I have got three matrices: $A$ (dimension $n \times n$), $B$ (dimension $m \times m$) and $M$ (dimension $m \times n$). We have $m > n$.
This is the relation between these three matrices: $A = M^t B M$
$M$ is lower triangular, $B$ is symmetric.
Is there a way to get the unknown matrix $B$ from the known matrices $A$ and $M$, without explicitly inverting $M$ or $M^t$? What I mean is that I cannot write $B = (M^t)^{-1} A M^{-1}$, I would rather need a sort of backsubstitution method, with an explicit formula for a generic element $B_{i j}$ of $B$.
The way I started thinking about this is that one could start by noticing, after some algebra, that
$B_{m m} = \frac{A_{n n}}{M^t_{nm} M_{m n}} = \frac{A_{n n}}{M_{m n}^2}$
but then I am not able to provide a generic formula for $B_{i j}$.
As Matthias Klubsch pointed out: If $M$ is not square, we cannot find $B$ in a unique way.
Let's split up $M$ and $B$ into blocks: As $M$ is $m \times n$ and lower triangular, we can split it into a lower $n \times n$ block $M_2$ which is lower triangular and an upper $(m-n)\times n$ block which consists entirely of zeros.
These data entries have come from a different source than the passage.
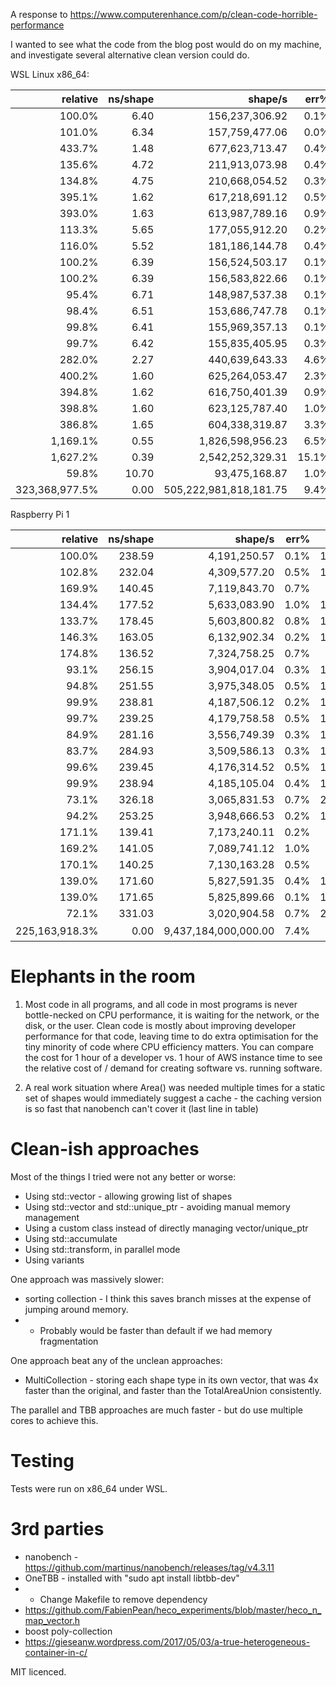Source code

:A response to https://www.computerenhance.com/p/clean-code-horrible-performance

I wanted to see what the code from the blog post would do on my machine, and investigate several alternative clean version could do.

WSL Linux x86_64:

| relative |            ns/shape |             shape/s |    err% |       ins/shape |       cyc/shape |    IPC |      bra/shape |   miss% |     total | benchmark
|---------:|--------------------:|--------------------:|--------:|----------------:|----------------:|-------:|---------------:|--------:|----------:|:----------
|   100.0% |                6.40 |      156,237,306.92 |    0.1% |           13.50 |           27.97 |  0.483 |           3.00 |   25.0% |      4.04 | `TotalAreaVTBL`
|   101.0% |                6.34 |      157,759,477.06 |    0.0% |           11.25 |           27.72 |  0.406 |           2.25 |   33.3% |      3.97 | `TotalAreaVTBL4`
|   433.7% |                1.48 |      677,623,713.47 |    0.4% |            9.25 |            6.44 |  1.436 |           2.00 |    0.0% |      0.93 | `Heterogeneous`
|   135.6% |                4.72 |      211,913,073.98 |    0.4% |           13.25 |           20.62 |  0.643 |           4.00 |   19.1% |      2.96 | `TotalAreaSwitch`
|   134.8% |                4.75 |      210,668,054.52 |    0.3% |           11.19 |           20.72 |  0.540 |           3.44 |   22.3% |      2.99 | `TotalAreaSwitch4`
|   395.1% |                1.62 |      617,218,691.12 |    0.5% |            8.00 |            7.06 |  1.133 |           1.00 |    0.0% |      1.02 | `TotalAreaUnion`
|   393.0% |                1.63 |      613,987,789.16 |    0.9% |            4.75 |            7.09 |  0.670 |           0.25 |    0.0% |      1.05 | `TotalAreaUnion4`
|   113.3% |                5.65 |      177,055,912.20 |    0.2% |           13.25 |           24.67 |  0.537 |           4.00 |   19.1% |      3.54 | `TotalAreaSwitchPtr`
|   116.0% |                5.52 |      181,186,144.78 |    0.4% |           11.03 |           24.10 |  0.458 |           3.25 |   23.7% |      3.49 | `TotalAreaSwitchPtr4`
|   100.2% |                6.39 |      156,524,503.17 |    0.1% |           13.50 |           27.92 |  0.483 |           3.00 |   25.0% |      4.01 | `RawVector`
|   100.2% |                6.39 |      156,583,822.66 |    0.1% |           13.50 |           27.92 |  0.484 |           3.00 |   25.0% |      4.00 | `UniqueVector`
|    95.4% |                6.71 |      148,987,537.38 |    0.1% |           25.50 |           29.37 |  0.868 |           5.00 |   15.0% |      4.20 | `Variant Lambda`
|    98.4% |                6.51 |      153,686,747.78 |    0.1% |           23.50 |           28.47 |  0.826 |           5.00 |   15.0% |      4.10 | `Variant Struct`
|    99.8% |                6.41 |      155,969,357.13 |    0.1% |           13.50 |           28.02 |  0.482 |           3.00 |   25.0% |      4.02 | `Shape Collection`
|    99.7% |                6.42 |      155,835,405.95 |    0.3% |           13.50 |           28.02 |  0.482 |           3.00 |   25.0% |      4.04 | `Accumulate`
|   282.0% |                2.27 |      440,639,643.33 |    4.6% |            0.92 |            8.85 |  0.104 |           0.23 |   23.4% |      1.47 | `Shape Collection Parallel`
|   400.2% |                1.60 |      625,264,053.47 |    2.3% |            1.17 |            5.79 |  0.202 |           0.23 |   23.3% |      1.01 | `Shape Collection TBB`
|   394.8% |                1.62 |      616,750,401.39 |    0.9% |            9.25 |            7.06 |  1.310 |           2.00 |    0.0% |      1.02 | `MultiCollection`
|   398.8% |                1.60 |      623,125,787.40 |    1.0% |            9.25 |            7.00 |  1.321 |           2.00 |    0.0% |      1.02 | `MultiCollectionTemplate`
|   386.8% |                1.65 |      604,338,319.87 |    3.3% |            9.25 |            7.22 |  1.281 |           2.00 |    0.0% |      1.06 | `MultiCollectionTemplateParallel`
| 1,169.1% |                0.55 |    1,826,598,956.23 |    6.5% |            1.44 |            2.04 |  0.707 |           0.21 |    0.8% |      0.35 | `MultiCollection TBB`
| 1,627.2% |                0.39 |    2,542,252,329.31 |   15.1% |            1.22 |            1.55 |  0.788 |           0.17 |    0.6% |      0.27 | `MultiCollection TBB 2`
|    59.8% |               10.70 |       93,475,168.87 |    1.0% |           13.50 |           46.56 |  0.290 |           3.00 |    0.0% |      6.76 | `SortedCollection`
|323,368,977.5% |                0.00 |505,222,981,818,181.75 |    9.4% |            0.00 |            0.00 |  0.836 |           0.00 |    0.4% |      0.01 | `Cached Collection`

Raspberry Pi 1

| relative |            ns/shape |             shape/s |    err% |     total | benchmark
|---------:|--------------------:|--------------------:|--------:|----------:|:----------
|   100.0% |              238.59 |        4,191,250.57 |    0.1% |    149.41 | `TotalAreaVTBL`
|   102.8% |              232.04 |        4,309,577.20 |    0.5% |    152.49 | `TotalAreaVTBL4`
|   169.9% |              140.45 |        7,119,843.70 |    0.7% |     88.07 | `Heterogeneous`
|   134.4% |              177.52 |        5,633,083.90 |    1.0% |    112.74 | `TotalAreaSwitch`
|   133.7% |              178.45 |        5,603,800.82 |    0.8% |    118.88 | `TotalAreaSwitch4`
|   146.3% |              163.05 |        6,132,902.34 |    0.2% |    102.17 | `TotalAreaUnion`
|   174.8% |              136.52 |        7,324,758.25 |    0.7% |     85.50 | `TotalAreaUnion4`
|    93.1% |              256.15 |        3,904,017.04 |    0.3% |    166.15 | `TotalAreaSwitchPtr`
|    94.8% |              251.55 |        3,975,348.05 |    0.5% |    157.52 | `TotalAreaSwitchPtr4`
|    99.9% |              238.81 |        4,187,506.12 |    0.2% |    155.05 | `RawVector`
|    99.7% |              239.25 |        4,179,758.58 |    0.5% |    149.88 | `UniqueVector`
|    84.9% |              281.16 |        3,556,749.39 |    0.3% |    181.69 | `Variant Lambda`
|    83.7% |              284.93 |        3,509,586.13 |    0.3% |    178.20 | `Variant Struct`
|    99.6% |              239.45 |        4,176,314.52 |    0.5% |    155.25 | `Shape Collection`
|    99.9% |              238.94 |        4,185,105.04 |    0.4% |    150.06 | `Accumulate`
|    73.1% |              326.18 |        3,065,831.53 |    0.7% |    210.22 | `Shape Collection Parallel`
|    94.2% |              253.25 |        3,948,666.53 |    0.2% |    158.67 | `Shape Collection TBB`
|   171.1% |              139.41 |        7,173,240.11 |    0.2% |     87.28 | `MultiCollection`
|   169.2% |              141.05 |        7,089,741.12 |    1.0% |     93.66 | `MultiCollectionTemplate`
|   170.1% |              140.25 |        7,130,163.28 |    0.5% |     89.44 | `MultiCollectionTemplateParallel`
|   139.0% |              171.60 |        5,827,591.35 |    0.4% |    107.72 | `MultiCollection TBB`
|   139.0% |              171.65 |        5,825,899.66 |    0.1% |    107.81 | `MultiCollection TBB 2`
|    72.1% |              331.03 |        3,020,904.58 |    0.7% |    212.68 | `SortedCollection`
|225,163,918.3% |           0.00 |9,437,184,000,000.00 |    7.4% |      0.26 | :wavy_dash: `Cached Collection`



Elephants in the room
=====================

1. Most code in all programs, and all code in most programs is never bottle-necked on CPU performance, it is waiting for the network, or the disk, or the user.
Clean code is mostly about improving developer performance for that code, leaving time to do extra optimisation for the tiny minority of code where CPU efficiency matters.
You can compare the cost for 1 hour of a developer vs. 1 hour of AWS instance time to see the relative cost of / demand for creating software vs. running software.

2. A real work situation where Area() was needed multiple times for a static set of shapes would immediately suggest a cache - the caching version is so fast that nanobench can't cover it (last line in table)

Clean-ish approaches
====================

Most of the things I tried were not any better or worse:

* Using std::vector - allowing growing list of shapes
* Using std::vector and std::unique_ptr - avoiding manual memory management
* Using a custom class instead of directly managing vector/unique_ptr
* Using std::accumulate
* Using std::transform, in parallel mode
* Using variants

One approach was massively slower:

* sorting collection - I think this saves branch misses at the expense of jumping around memory.
* * Probably would be faster than default if we had memory fragmentation

One approach beat any of the unclean approaches:

* MultiCollection - storing each shape type in its own vector, that was 4x faster than the original, and faster than the TotalAreaUnion consistently.

The parallel and TBB approaches are much faster - but do use multiple cores to achieve this.

Testing
=======

Tests were run on x86_64 under WSL.

3rd parties
===========

* nanobench - https://github.com/martinus/nanobench/releases/tag/v4.3.11
* OneTBB - installed with "sudo apt install libtbb-dev"
* * Change Makefile to remove dependency
* https://github.com/FabienPean/heco_experiments/blob/master/heco_n_map_vector.h
* boost poly-collection
* https://gieseanw.wordpress.com/2017/05/03/a-true-heterogeneous-container-in-c/

MIT licenced.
We split $B$ into blocks of according size:
$$B= \begin{pmatrix}B_{11} & B_{12} \\B_{21} & B_{22}\end{pmatrix}, \ M=\begin{pmatrix}0 \\ M_2 \end{pmatrix},$$
where $B_{11}$ is $(m-n)\times(m-n) $, $B_{12}$ is $n\times(m-n) $, $B_{21}$ is $(n-m)\times n $ and $B_{22}$ is $n\times n$, see the edit below for the definition of the blocks.
Now we can multiply:
$$A=M^tBM = \begin{pmatrix}0 & M_2^t \end{pmatrix}\begin{pmatrix}B_{11} & B_{12} \\B_{21} & B_{22}\end{pmatrix}\begin{pmatrix}0 \\ M_2 \end{pmatrix} = M_2^t B_{22}M_2.$$
This means that the equation $A=M^tBM$ does not contain any information to determine the parts of $B$ which are not in the lower right $n\times n$ corner.
Addtionally, if the square matrix $M_2$ is not of full rank (i.e. has zeros on the diagonal) then we can't even get unique values for $B_{22}$, since with any solution of $M_2^tC_{22}M_2=0$ we would also get a solution $B_{22} + C_{22}$ of $$A= M^t B M = M_2^t (B_{22}+ C_{22})M_2$$
Edit: This splitting is done by defining
$(B_{11})_{ij} = (B)_{ij},\ i,j= 1,\dots m-n$
$(B_{12})_{ij} = (B)_{ij}, \ i= m-n + 1, \dots, m ,\ j= 1,\dots m-n $
$(B_{21})_{ij} = (B)_{ij}, \ j= 1,\dots m-n, \ i= m-n + 1, \dots, m \ , $
$(B_{22})_{ij} = (B)_{ij}, i,j= m-n + 1, \dots, m $
$(M_2)_{ij}= (M)_{ij}, \ i= m-n +1 , \dots, m, \ j=1,\dots, n$
Edit 2: Suppose that $M$ has a different shape than outlined above, namely the upper square matrix $(M)_{ij}, \ i,j =1, \dots, n$ is lower triangular and the residual lower block is not of any particular shape. By the comments, this is what OP meant with lower triangular. (I'd call this lower trapeziodal. But this is semantics.)
We can find a $QR-$decomposition for $M$ such that
$$M = Q R = Q \begin{pmatrix} R_1 \\ 0 \end{pmatrix},$$
where $Q$ is an $m \times m$ orthogonal matrix, $R$ is an $m \times n$ upper triangular matrix and its upper square block $R_1$ is an $n \times n$ upper triangular matrix.
Instead of $A= M^t B M$, we write
$$A = (QR)^t B (QR) = \begin{pmatrix} R_1^t & 0 \end{pmatrix} Q^t B Q \begin{pmatrix} R_1 \\ 0 \end{pmatrix}.$$
We define $B' = Q^t B Q$ (since $Q$ is orthogonal, the task of finding $B$ is equivalent to finding $B'$ and calculating $B = Q B' Q^t$) and split $B'$ into square blocks and find, as above:
$$A = R_1^t B'_{11} R_1,$$
where $(B_{11}')_{ij} = (Q^t B Q)_{ij}, \ i,j, = 1, \dots,n$
Again, with this information, and supposing that $R_1$ has full rank, we can only uniquely determine $B_{11}'$, but not any of the other blocks of $B'$. Thus, we cannot determine $B$ uniquely.